Step 5: Build Power Electronics
Assemble the power electronics as shown in the schematic diagram. You'll need to get everything to fit onto a 2" by 2" board or it won't fit in the project box (even then it's a little tight). Pictured is the almost-completed circuit. It lacks the white LED resistors. The heatsink for the voltage regulator is probably optional, but I had some sitting around and thought I'd play it safe.
Step 6: Add Insulators
Now you'll need to add insulators so that the circuit board and battery casings don't contact the metal project box. This step is not necessary if you use a plastic box.
Step 7: Add Power Switch
You'll need to add the power switch to the project box. A 1/4" drill bit is the perfect size.
Step 8: Put It Together
Finally, solder on some wires to carry the power out of the box, drill a couple more 1/4" holes for the wires, solder the battery holders to the circuit, and cram it all into the box!

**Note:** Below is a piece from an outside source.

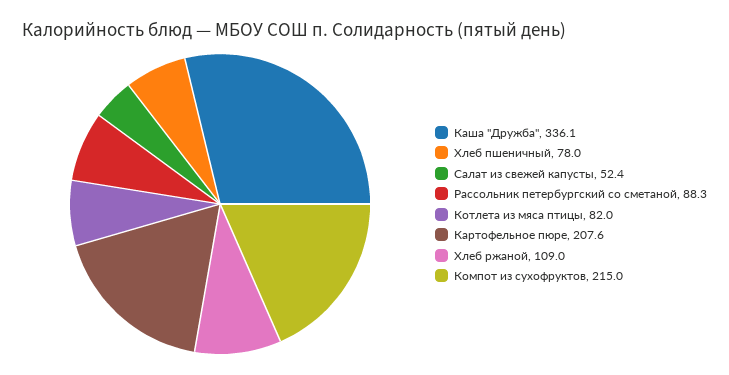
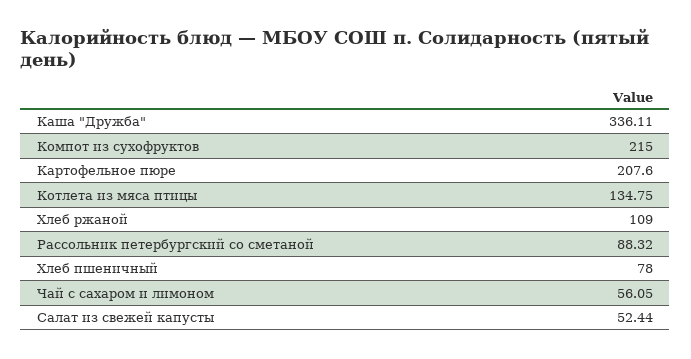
Котлета из мяса птицы: 82 -> 134.75
Чай с сахаром и лимоном: none -> 56.05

The wires coming out of the box carry the correct voltage for the LEDs. I color coded the wires: red wire for red LEDs, green wire for white LEDs (pictured coiled inside the box, not coming out of the box, I had not yet completed the white lamps), and black wire for ground.
Step 9: Carrying Case
You'll need a bag on the trike (or bike) to carry the electronics box. You'll also need to run wire to all the locations where you want lamps. I used 20 guage lamp wire held in place with black zip ties to match the color of the trike frame.
Step 10: Mount the Lamps
You'll need to mount the lamps. This will vary for different trikes, but I included some pictures to give the general idea. I used crimp connectors to connect the lights to the wires. Eventually I am going to cover the crimps in heat-shrink plastic.
Step 11: The End
That is it. Now all that remains is to ride! These lights are extremely bright, so bright that you may want to disconnect some of them when riding on a trail, as they could annoy other trail users. The project as described here will accept any battery or combination of batteries as long as they are at least 7.2 volts, and it will also accept bike generators of the 12 volt 6 watt variety. The parts all fit in the project box, but it is a tight fit; this keeps the parts from rattling around while riding. Enjoy!